→ WORK INSTRUCTION:
Extend the passage on the Forest Theater's productions and programs, beginning after its final sentence.

→ TEXT FOR ANALYSIS:
============
In 1984, Pacific Repertory Theatre (PacRep), originally called GroveMont Theatre, started producing classics, children's theater and musicals on the outdoor stage, beginning with Jeffers' Medea. PacRep reactivated the Carmel Shakespeare Festival in 1990. PacRep continued to stage productions at Forest Theater every September and October, expanding into August in 2000. Meanwhile, over the last decades of the 20th century, the Forest Theater Guild produced over 20 plays, including Moon for the Misbegotten and Long Day's Journey into Night. In 2005, PacRep presented the theater's highest-attended production, Disney's Beauty and the Beast; more than 10,000 people bought tickets.

In 1997, the Guild began Films in the Forest, a series of first-run movies, classic feature films, and documentary film screenings.
============
→ PROVIDED RECORDS:
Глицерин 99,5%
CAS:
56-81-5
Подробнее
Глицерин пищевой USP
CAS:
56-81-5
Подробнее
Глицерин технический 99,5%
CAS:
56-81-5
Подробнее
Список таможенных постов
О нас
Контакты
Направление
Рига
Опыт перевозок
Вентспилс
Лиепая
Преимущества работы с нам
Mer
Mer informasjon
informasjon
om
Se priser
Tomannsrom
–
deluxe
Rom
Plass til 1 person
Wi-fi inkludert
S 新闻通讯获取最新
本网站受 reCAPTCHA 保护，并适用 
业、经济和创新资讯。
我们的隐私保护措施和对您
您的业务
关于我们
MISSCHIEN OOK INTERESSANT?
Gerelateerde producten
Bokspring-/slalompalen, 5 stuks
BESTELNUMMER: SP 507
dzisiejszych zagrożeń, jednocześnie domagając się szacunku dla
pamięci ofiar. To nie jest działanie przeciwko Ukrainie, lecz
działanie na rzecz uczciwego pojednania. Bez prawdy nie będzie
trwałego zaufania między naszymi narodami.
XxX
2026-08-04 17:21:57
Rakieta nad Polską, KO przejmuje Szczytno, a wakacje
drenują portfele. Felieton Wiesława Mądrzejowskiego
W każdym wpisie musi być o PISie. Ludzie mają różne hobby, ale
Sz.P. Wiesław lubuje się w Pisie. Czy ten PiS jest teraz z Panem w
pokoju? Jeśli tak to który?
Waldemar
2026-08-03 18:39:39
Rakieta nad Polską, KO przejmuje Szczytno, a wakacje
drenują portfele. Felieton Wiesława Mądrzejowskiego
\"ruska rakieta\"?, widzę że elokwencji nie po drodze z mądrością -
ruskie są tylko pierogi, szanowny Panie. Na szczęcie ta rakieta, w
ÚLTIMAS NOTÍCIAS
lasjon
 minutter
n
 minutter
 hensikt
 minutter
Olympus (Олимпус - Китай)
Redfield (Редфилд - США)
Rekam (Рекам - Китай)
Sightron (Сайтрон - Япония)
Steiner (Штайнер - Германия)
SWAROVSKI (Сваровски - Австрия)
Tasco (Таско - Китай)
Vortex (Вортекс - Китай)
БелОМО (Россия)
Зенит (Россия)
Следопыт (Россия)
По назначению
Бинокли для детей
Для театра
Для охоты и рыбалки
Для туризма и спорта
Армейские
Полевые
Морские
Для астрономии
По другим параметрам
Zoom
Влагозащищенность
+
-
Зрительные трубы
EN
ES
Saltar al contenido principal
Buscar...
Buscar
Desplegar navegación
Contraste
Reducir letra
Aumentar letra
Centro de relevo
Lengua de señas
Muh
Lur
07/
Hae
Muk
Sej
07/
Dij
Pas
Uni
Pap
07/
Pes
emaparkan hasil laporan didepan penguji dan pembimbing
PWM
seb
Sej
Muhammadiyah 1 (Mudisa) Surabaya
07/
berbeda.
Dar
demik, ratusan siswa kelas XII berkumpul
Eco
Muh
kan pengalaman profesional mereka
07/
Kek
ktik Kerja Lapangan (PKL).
============
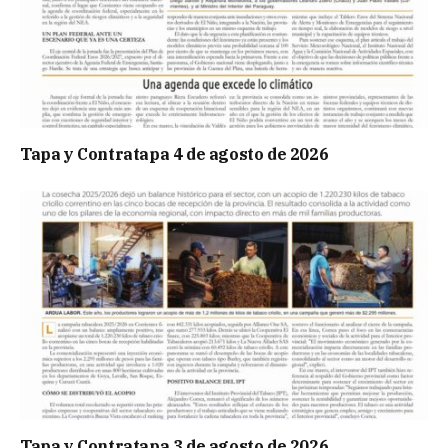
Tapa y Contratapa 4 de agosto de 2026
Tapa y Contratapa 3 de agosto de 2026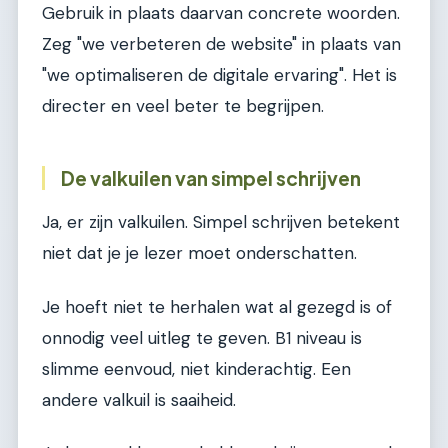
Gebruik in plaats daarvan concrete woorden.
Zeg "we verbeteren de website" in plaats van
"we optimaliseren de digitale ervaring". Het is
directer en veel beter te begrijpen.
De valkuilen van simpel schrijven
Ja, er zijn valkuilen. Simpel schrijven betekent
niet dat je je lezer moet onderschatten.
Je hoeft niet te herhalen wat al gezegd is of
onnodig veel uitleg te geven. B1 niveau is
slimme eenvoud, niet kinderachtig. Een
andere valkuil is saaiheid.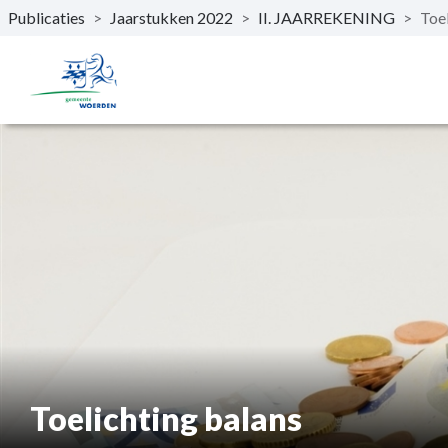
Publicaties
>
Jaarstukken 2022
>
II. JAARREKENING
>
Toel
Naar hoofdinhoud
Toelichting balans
============
→ SOLVED EXERCISE:
===2010 to present===
In 2011, after CET ceased operations, the City of Carmel awarded the year-round lease of the indoor theater at Forest Theater to Pacific Repertory Theatre for its educational program, the School of Dramatic Arts. On April 23, 2014, the facility was shuttered due to health and safety issues caused by years of deferred maintenance. On May 5, 2014, the city council declared a "cultural community emergency" and planned to reopen the theater as soon as possible. In January 2015, anticipating delays in the renovations, the city announced that the reopening of the theater would be postponed until 2016, and the theater companies cancelled their upcoming seasons. After a contentious design period, a two-phase project was approved by the city council. Phase 1 addressed the safety and ADA compliance requirements, while phase 2 was planned to upgrade the concessions and restroom facilities, and make other improvements. In June 2016, the theater reopened and began performances again, including The Wizard of Oz and Twelfth Night.

In 2017, the nearby Sunset Center signed a 30-year lease with the city of Carmel to manage the site. In 2019, the Forest Theater Guild, announced that Sunset Center management had drastically cut back the Guild's 12-week season, offering only 12 dates at the historic theatre for film presentations, and no dates for their theatrical productions. The Guild asked the city council to intervene. In 2020, the venue was once again closed, this time due to the COVID-19 pandemic. In 2021, the Sunset Center sought an early end to their 30-year lease agreement. The city of Carmel solicited proposals for a new organization to manage the venue. In August 2021, the theater reopened with a seven-week run of Shrek, put on by PacRep.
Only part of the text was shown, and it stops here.